> **Work order**: Each line of the data below that contains "lines" must be copied.

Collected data
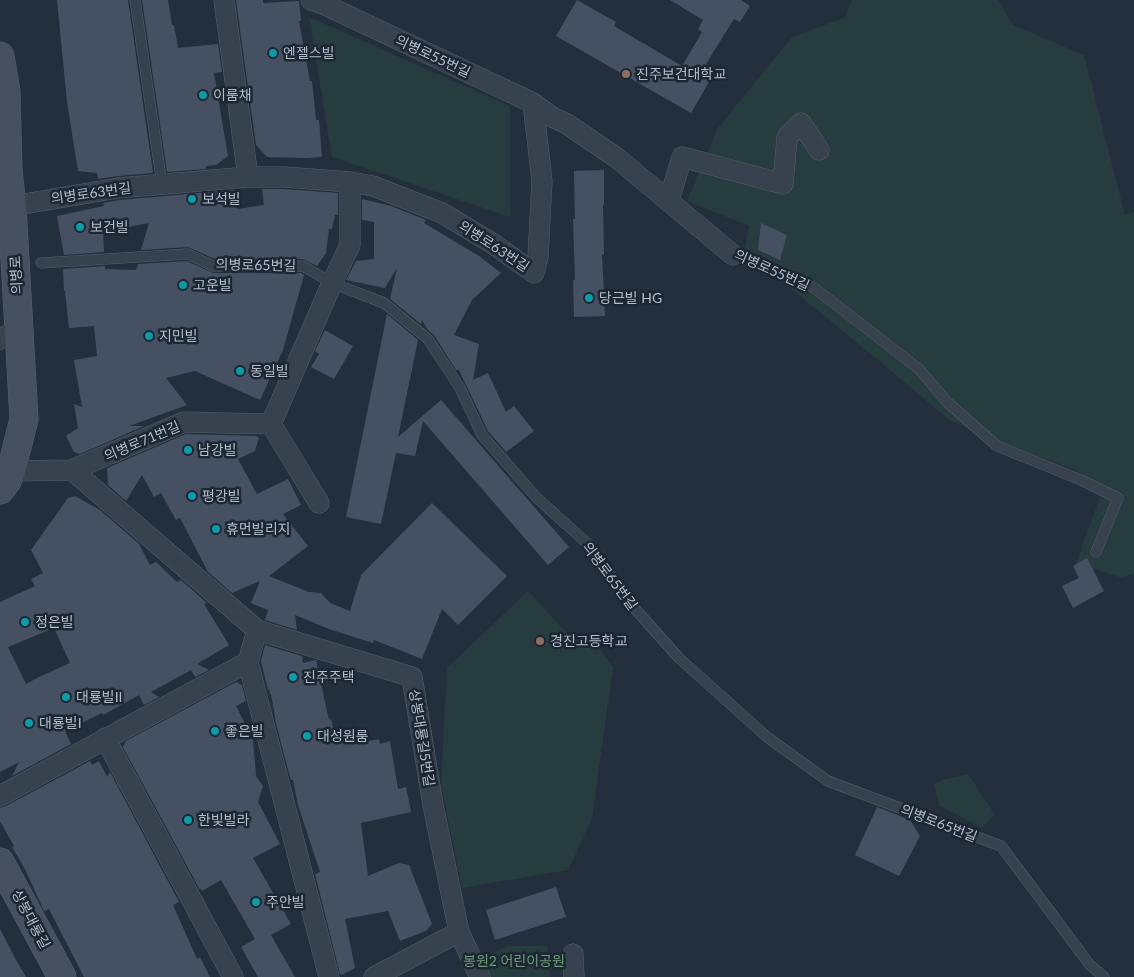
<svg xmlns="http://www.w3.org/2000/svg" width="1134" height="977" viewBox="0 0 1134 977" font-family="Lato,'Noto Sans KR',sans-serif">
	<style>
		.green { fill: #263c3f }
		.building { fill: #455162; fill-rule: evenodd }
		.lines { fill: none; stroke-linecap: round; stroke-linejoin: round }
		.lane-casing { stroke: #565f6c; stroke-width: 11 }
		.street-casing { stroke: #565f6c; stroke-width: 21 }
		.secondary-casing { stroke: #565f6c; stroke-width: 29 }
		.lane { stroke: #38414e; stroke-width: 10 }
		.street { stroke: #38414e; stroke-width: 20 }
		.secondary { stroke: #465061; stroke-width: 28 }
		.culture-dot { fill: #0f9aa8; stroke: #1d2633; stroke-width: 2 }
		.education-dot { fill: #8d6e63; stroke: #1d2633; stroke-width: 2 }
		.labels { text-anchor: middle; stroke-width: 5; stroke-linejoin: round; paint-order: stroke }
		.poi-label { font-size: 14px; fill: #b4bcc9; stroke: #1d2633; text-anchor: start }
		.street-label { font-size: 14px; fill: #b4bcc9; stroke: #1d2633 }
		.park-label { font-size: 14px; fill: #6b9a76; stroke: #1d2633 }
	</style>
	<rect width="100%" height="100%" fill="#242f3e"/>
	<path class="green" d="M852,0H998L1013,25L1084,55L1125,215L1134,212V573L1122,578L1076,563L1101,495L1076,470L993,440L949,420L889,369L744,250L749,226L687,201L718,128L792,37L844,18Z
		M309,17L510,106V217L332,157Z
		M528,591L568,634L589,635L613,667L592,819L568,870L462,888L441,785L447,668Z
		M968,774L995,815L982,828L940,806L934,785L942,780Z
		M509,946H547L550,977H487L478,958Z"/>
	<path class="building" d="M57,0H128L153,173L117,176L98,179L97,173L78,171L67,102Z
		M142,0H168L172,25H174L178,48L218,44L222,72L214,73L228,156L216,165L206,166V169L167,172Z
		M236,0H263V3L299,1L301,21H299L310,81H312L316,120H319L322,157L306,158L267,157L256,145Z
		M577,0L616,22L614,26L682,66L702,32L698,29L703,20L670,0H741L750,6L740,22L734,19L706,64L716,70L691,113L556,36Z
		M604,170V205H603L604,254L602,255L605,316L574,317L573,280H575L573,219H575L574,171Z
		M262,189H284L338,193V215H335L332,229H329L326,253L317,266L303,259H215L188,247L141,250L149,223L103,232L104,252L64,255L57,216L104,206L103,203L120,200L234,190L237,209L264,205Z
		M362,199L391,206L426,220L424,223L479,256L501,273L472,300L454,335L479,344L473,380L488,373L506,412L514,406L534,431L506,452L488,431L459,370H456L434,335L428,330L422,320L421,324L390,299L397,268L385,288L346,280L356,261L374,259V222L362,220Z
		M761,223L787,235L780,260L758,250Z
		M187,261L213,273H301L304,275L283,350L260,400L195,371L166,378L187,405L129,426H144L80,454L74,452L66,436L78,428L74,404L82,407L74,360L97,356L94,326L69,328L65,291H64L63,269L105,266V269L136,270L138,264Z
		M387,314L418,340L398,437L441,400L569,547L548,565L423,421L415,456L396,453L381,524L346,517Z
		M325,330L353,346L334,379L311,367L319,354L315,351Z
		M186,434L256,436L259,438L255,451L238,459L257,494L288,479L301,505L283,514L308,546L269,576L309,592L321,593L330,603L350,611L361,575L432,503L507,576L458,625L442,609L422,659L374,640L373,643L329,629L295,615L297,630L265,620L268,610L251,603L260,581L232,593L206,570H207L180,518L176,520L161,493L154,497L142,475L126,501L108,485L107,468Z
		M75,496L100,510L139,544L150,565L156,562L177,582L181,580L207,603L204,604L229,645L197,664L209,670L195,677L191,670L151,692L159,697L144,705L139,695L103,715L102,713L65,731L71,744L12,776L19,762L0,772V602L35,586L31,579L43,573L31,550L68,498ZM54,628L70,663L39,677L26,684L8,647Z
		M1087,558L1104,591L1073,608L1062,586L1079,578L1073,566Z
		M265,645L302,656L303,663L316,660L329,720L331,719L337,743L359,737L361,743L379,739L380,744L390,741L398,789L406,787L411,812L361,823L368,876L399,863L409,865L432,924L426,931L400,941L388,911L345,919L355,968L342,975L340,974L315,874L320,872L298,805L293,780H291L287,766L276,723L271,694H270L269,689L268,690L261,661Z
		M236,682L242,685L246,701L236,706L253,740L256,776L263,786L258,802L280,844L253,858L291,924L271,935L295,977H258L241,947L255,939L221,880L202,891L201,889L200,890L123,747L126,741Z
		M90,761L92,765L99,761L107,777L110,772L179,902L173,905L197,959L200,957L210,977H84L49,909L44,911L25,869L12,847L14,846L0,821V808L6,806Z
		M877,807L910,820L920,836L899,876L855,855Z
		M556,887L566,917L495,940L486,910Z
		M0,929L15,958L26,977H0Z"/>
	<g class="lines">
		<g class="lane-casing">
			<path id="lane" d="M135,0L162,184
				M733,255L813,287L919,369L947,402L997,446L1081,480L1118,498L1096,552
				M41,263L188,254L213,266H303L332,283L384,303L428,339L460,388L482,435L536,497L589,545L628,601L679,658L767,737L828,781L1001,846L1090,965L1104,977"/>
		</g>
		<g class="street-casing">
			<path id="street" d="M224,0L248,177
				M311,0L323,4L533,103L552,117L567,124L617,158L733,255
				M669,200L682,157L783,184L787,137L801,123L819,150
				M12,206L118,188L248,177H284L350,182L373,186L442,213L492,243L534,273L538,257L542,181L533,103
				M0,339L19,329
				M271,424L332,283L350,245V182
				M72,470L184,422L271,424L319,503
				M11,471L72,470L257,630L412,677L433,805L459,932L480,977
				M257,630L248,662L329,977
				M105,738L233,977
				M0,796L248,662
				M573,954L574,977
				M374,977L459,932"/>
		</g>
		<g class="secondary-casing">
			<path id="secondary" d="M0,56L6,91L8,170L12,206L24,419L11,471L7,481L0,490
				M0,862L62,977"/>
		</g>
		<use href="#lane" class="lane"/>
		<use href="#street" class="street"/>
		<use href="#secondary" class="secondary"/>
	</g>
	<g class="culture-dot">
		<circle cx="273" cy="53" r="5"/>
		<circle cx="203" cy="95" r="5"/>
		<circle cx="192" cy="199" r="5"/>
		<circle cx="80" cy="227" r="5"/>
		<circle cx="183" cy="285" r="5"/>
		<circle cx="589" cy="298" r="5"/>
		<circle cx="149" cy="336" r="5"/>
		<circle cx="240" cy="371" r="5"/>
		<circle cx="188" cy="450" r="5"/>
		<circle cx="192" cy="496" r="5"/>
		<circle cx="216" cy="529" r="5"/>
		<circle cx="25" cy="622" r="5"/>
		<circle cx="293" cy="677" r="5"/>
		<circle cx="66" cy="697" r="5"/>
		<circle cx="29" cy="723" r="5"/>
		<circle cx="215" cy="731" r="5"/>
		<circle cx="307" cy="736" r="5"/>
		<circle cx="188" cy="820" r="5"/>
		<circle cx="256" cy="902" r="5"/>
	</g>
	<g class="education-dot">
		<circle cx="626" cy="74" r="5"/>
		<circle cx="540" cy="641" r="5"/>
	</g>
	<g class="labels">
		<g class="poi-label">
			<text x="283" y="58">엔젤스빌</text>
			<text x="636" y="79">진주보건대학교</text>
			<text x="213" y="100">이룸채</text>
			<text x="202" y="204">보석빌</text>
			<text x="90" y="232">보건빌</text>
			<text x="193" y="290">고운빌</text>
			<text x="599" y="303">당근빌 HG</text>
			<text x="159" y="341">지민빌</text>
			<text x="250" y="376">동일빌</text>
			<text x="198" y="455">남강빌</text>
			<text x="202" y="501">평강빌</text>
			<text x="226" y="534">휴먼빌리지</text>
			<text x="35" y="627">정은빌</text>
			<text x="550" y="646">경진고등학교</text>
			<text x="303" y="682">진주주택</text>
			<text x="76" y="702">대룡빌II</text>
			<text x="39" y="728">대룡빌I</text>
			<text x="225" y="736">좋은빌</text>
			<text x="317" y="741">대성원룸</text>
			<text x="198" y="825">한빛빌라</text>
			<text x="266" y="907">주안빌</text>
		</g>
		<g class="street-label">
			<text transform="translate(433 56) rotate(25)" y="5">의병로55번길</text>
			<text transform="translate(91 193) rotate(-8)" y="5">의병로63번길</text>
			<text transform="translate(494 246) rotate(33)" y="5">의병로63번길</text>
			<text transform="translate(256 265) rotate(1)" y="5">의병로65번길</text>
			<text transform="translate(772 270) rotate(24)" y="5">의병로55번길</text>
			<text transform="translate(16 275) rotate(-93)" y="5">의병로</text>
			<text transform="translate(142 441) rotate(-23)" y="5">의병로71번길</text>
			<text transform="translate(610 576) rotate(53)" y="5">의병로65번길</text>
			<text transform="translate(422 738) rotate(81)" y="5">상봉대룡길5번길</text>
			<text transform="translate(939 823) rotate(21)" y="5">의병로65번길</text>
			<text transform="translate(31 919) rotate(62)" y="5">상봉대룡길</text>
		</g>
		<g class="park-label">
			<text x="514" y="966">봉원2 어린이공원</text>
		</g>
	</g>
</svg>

> **Written response**:
		.lines { fill: none; stroke-linecap: round; stroke-linejoin: round }
	<g class="lines">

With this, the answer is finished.